● Problems to work on
1. In the review of "The Menu", which actor plays Chef Slowik?
2. From the review of "The Menu", extract everything from "Taylor-Joy does what" down to "us. Eat up.".

━━━━━ Exercise passage ━━━━━

Michelin stars are basically prison teardrop tattoos for chefs, right? It’s murder to get them, and once you have them, everybody looks at you very differently. FX’s “The Bear” certainly made everybody look at “the culinary arts” a bit differently this summer. At the very least, it prompted a lot of folks to hornily run around yelling “Yes, Chef!” No worries: “The Menu” is here to re-grossify that obedient response, asking the wholly insignificant but insanely valid question “What if customers and pretentious chefs are both big-time A-holes?”
On a small island, Chef Slowik (Ralph Fiennes) prepares elaborate meals for ultra-rich D-bags he has come to loathe. He divides the world into “givers” and “takers.” Like so many, he decides he belongs to the former class without realizing you can’t assign yourself that label; he’s really the latter. To be fair, it’s only mostly his fault, as his brain is broken by years of service industry abuse and the God-like praise heaped upon chefs who make Instagram-worthy portions for tiny birds.
On the soon-to-be-infamous night in question, Tyler (Nicholas Hoult) brings his last-minute date, Margot (Anya Taylor-Joy), to the pricey foodie experience. They are joined by various groups: a trio of hedge fund wangs, a washed-up movie star (John Leguizamo) and his very personal assistant, a pervy old dude (Reed Birney) and his oblivious wife (Judith Light), and a savage food critic (Lillian) and her enabler (Paul Adelstein). The lineup is less “Chow time at the Hague” and more “unpleasant political fundraiser.” As hostess-with-the-mostess, Elsa (Hong Chau), quickly reveals: Far more than fancy food is about to be served.
“The Menu” is like a dumber, drunken “Midsommar.” Instead of thoughtful, methodical insights into trauma and romantic vs communal love it basically stumbles and slurs its words, yelling, “No, you know what? You’re all dicks!” It’s not wrong… It’s also pretty fun to let someone go on sloppy rants about obvious injustices sometimes. Writers Will Tracy and Seth Reiss and director Mark Mylod provide 0% new insights and 100% agreed upon truisms. Rich people are bad. Selfish people do suck. Finance bros can and will go directly to hell. It’s thematic comfort food.
Taylor-Joy does what most films ask of her, shifting between surprised and coy. Hoult cuts a delightful caricature of toxic male entitlement. Fiennes is expectedly transcendent as a lunatic who makes some really damn fine points. It’s never outright dangerous or thrilling but also never boring. It’s overly simplistic, but so is a delicious cheeseburger. It’s not thought-provoking so much as it is thought-provoking-adjacent. It’s like having someone tell you every detail from a good podcast.
The film doesn’t really get into it, but our obsession with food is more a symptom of our intellectual and emotional insatiability. The trappings of the world prevent true, meaningful enjoyment, so we gobble up whatever pleasure morsels are dropped. “The Menu” is a fairly yummy crumb. Fleeting satisfaction isn’t insignificant but increasingly the only and best option available to us. Eat up.
Grade = B+
Other Critical Voices to Consider
Andrea Thompson at Wealth of Geeks says “Is there anything more delectable than watching the rich eat other? In our era of rampant inequality, and near constant barrage of scandals which involve the ripping off of those with little being robbed to the point of nothing, it’s not likely.”
Gayle Sequeira at Film Companion says “The film becomes more visceral as it veers into wild, delirious horror-movie territory but the strain of intellect remains visible.”
Carla Hay at Culture Mix says the film “has a simple concept and very few surprises. However, the movie has a crackling intensity to it, punctuated by moments of dark comedy, because of the snappy dialogue and the cast members’ always-watchable performances.”

━━━━━ Source data ━━━━━

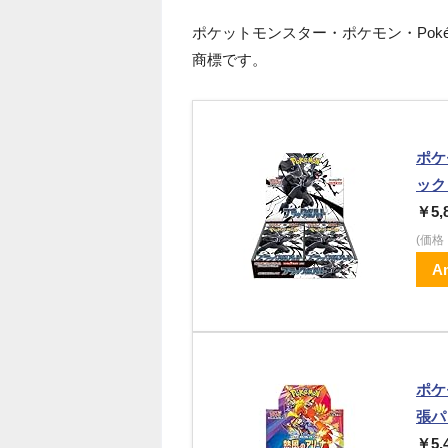
ポケットモンスター・ポケモン・Pok
商標です。
ポケ
ック
￥5,
(価
A
ポケ
張パ
￥5,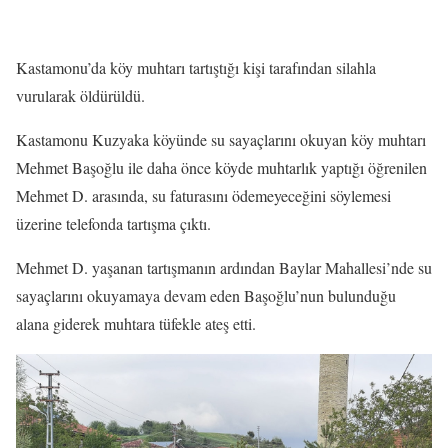
Kastamonu’da köy muhtarı tartıştığı kişi tarafından silahla
vurularak öldürüldü.
Kastamonu Kuzyaka köyünde su sayaçlarını okuyan köy muhtarı
Mehmet Başoğlu ile daha önce köyde muhtarlık yaptığı öğrenilen
Mehmet D. arasında, su faturasını ödemeyeceğini söylemesi
üzerine telefonda tartışma çıktı.
Mehmet D. yaşanan tartışmanın ardından Baylar Mahallesi’nde su
sayaçlarını okuyamaya devam eden Başoğlu’nun bulunduğu
alana giderek muhtara tüfekle ateş etti.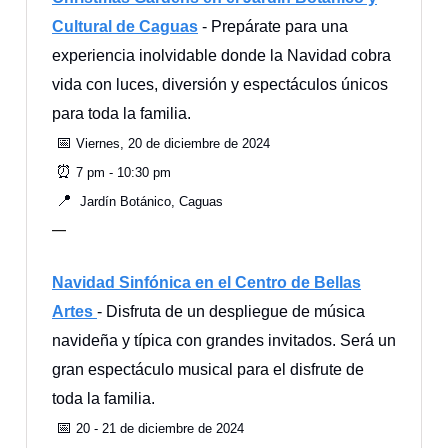
Cultural de Caguas
- Prepárate para una
experiencia inolvidable donde la Navidad cobra
vida con luces, diversión y espectáculos únicos
para toda la familia.
📅
Viernes, 20 de diciembre de 2024
⏰
7 pm - 10:30 pm
📍
Jardín Botánico, Caguas
—
Navidad Sinfónica en el Centro de Bellas
Artes
- Disfruta de un despliegue de música
navideña y típica con grandes invitados. Será un
gran espectáculo musical para el disfrute de
toda la familia.
📅
20 - 21 de diciembre de 2024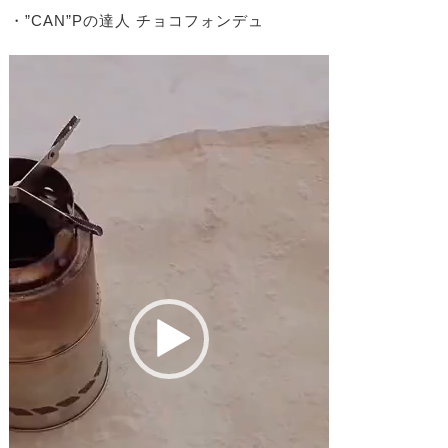
・”CAN”Pの達人 チョコフォンデュ
動
画
プ
レ
ー
ヤ
ー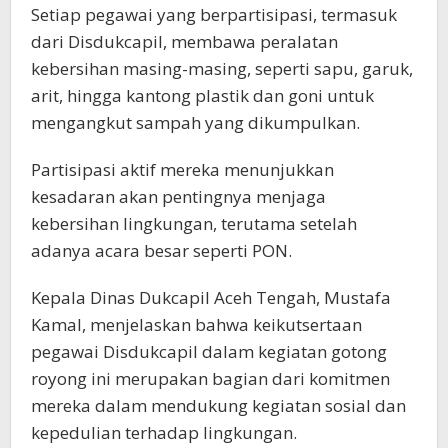
Setiap pegawai yang berpartisipasi, termasuk
dari Disdukcapil, membawa peralatan
kebersihan masing-masing, seperti sapu, garuk,
arit, hingga kantong plastik dan goni untuk
mengangkut sampah yang dikumpulkan.
Partisipasi aktif mereka menunjukkan
kesadaran akan pentingnya menjaga
kebersihan lingkungan, terutama setelah
adanya acara besar seperti PON.
Kepala Dinas Dukcapil Aceh Tengah, Mustafa
Kamal, menjelaskan bahwa keikutsertaan
pegawai Disdukcapil dalam kegiatan gotong
royong ini merupakan bagian dari komitmen
mereka dalam mendukung kegiatan sosial dan
kepedulian terhadap lingkungan.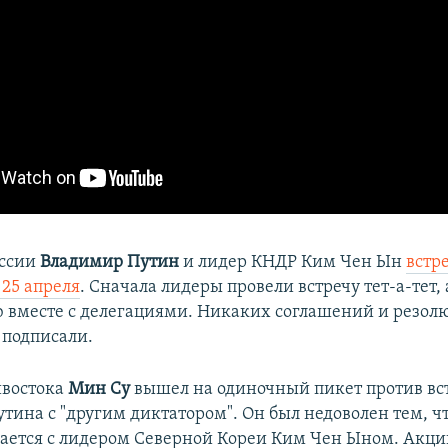
оссии
Владимир Путин
и лидер КНДР Ким Чен Ын
встр
 25 апреля
. Сначала лидеры провели встречу тет-а-тет,
вместе с делегациями. Никаких соглашений и резол
 подписали.
востока
Мин Су
вышел на одиночный пикет против вс
тина с "другим диктатором". Он был недоволен тем, ч
чается с лидером Северной Кореи Ким Чен Ыном. Акци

━━━━━

● Task solutions
1. Ralph Fiennes

2.
Taylor-Joy does what most films ask of her, shifting between surprised and coy. Hoult cuts a delightful caricature of toxic male entitlement. Fiennes is expectedly transcendent as a lunatic who makes some really damn fine points. It’s never outright dangerous or thrilling but also never boring. It’s overly simplistic, but so is a delicious cheeseburger. It’s not thought-provoking so much as it is thought-provoking-adjacent. It’s like having someone tell you every detail from a good podcast.
The film doesn’t really get into it, but our obsession with food is more a symptom of our intellectual and emotional insatiability. The trappings of the world prevent true, meaningful enjoyment, so we gobble up whatever pleasure morsels are dropped. “The Menu” is a fairly yummy crumb. Fleeting satisfaction isn’t insignificant but increasingly the only and best option available to us. Eat up.